====== LISTING

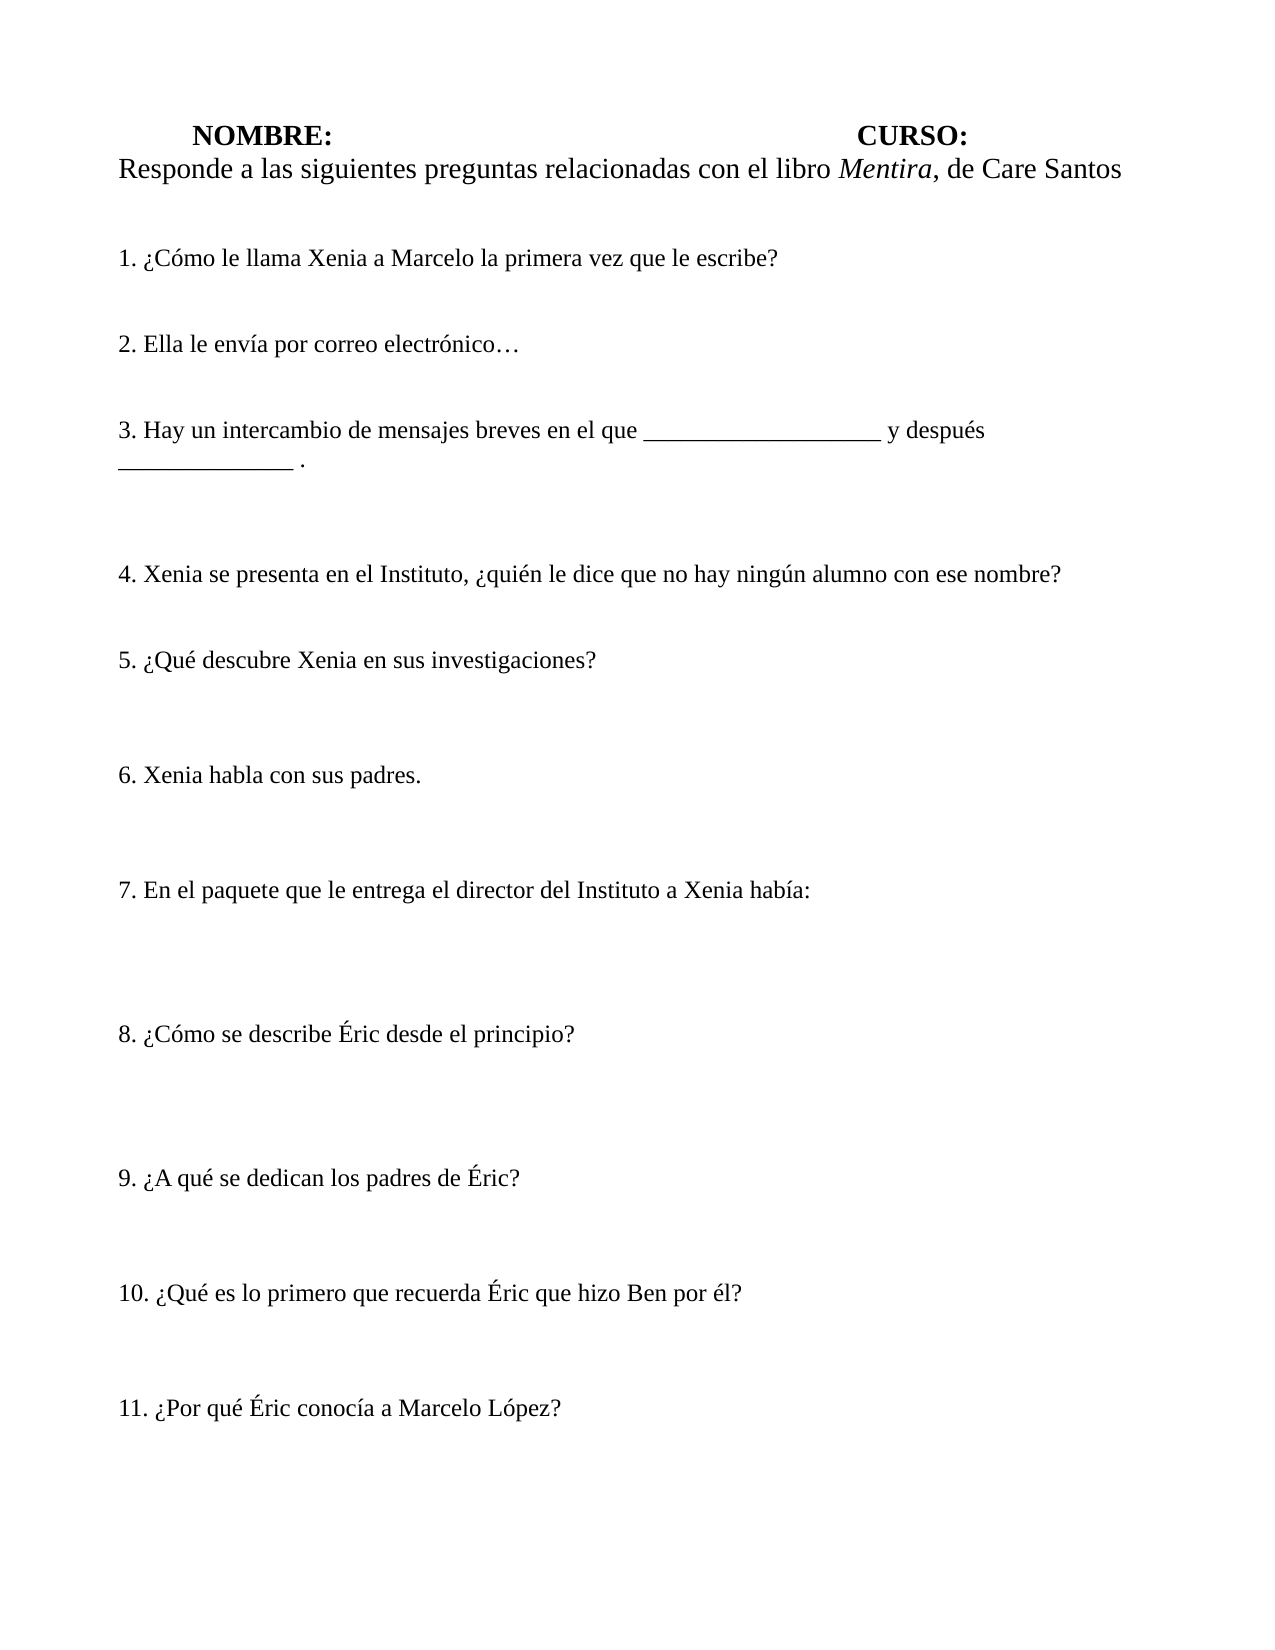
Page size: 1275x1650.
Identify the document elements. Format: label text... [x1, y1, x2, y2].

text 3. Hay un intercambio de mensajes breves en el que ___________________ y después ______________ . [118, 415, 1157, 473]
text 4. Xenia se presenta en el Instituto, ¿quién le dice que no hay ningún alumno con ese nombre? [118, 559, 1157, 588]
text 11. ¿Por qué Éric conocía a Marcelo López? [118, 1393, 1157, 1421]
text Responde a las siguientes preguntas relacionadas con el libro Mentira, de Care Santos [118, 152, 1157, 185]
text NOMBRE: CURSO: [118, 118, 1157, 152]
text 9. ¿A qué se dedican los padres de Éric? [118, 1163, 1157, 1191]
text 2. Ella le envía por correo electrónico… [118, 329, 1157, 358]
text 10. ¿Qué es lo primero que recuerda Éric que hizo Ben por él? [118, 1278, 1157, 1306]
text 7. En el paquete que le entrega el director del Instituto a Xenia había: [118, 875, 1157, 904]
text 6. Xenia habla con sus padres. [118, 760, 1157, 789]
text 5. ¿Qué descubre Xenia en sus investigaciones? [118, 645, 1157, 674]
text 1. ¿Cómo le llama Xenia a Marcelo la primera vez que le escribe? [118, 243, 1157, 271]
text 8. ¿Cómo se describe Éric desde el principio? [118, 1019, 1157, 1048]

============

THE EXERCISE - Write out all of the lines above word for word, leaving out the pictures.

OUTPUT BELOW -
Page size: 1275x1650.
Identify the document elements. Format: label text... [x1, y1, x2, y2].

text 3. Hay un intercambio de mensajes breves en el que ___________________ y después ______________ . [118, 415, 1157, 473]
text 4. Xenia se presenta en el Instituto, ¿quién le dice que no hay ningún alumno con ese nombre? [118, 559, 1157, 588]
text 11. ¿Por qué Éric conocía a Marcelo López? [118, 1393, 1157, 1421]
text Responde a las siguientes preguntas relacionadas con el libro Mentira, de Care Santos [118, 152, 1157, 185]
text NOMBRE: CURSO: [118, 118, 1157, 152]
text 9. ¿A qué se dedican los padres de Éric? [118, 1163, 1157, 1191]
text 2. Ella le envía por correo electrónico… [118, 329, 1157, 358]
text 10. ¿Qué es lo primero que recuerda Éric que hizo Ben por él? [118, 1278, 1157, 1306]
text 7. En el paquete que le entrega el director del Instituto a Xenia había: [118, 875, 1157, 904]
text 6. Xenia habla con sus padres. [118, 760, 1157, 789]
text 5. ¿Qué descubre Xenia en sus investigaciones? [118, 645, 1157, 674]
text 1. ¿Cómo le llama Xenia a Marcelo la primera vez que le escribe? [118, 243, 1157, 271]
text 8. ¿Cómo se describe Éric desde el principio? [118, 1019, 1157, 1048]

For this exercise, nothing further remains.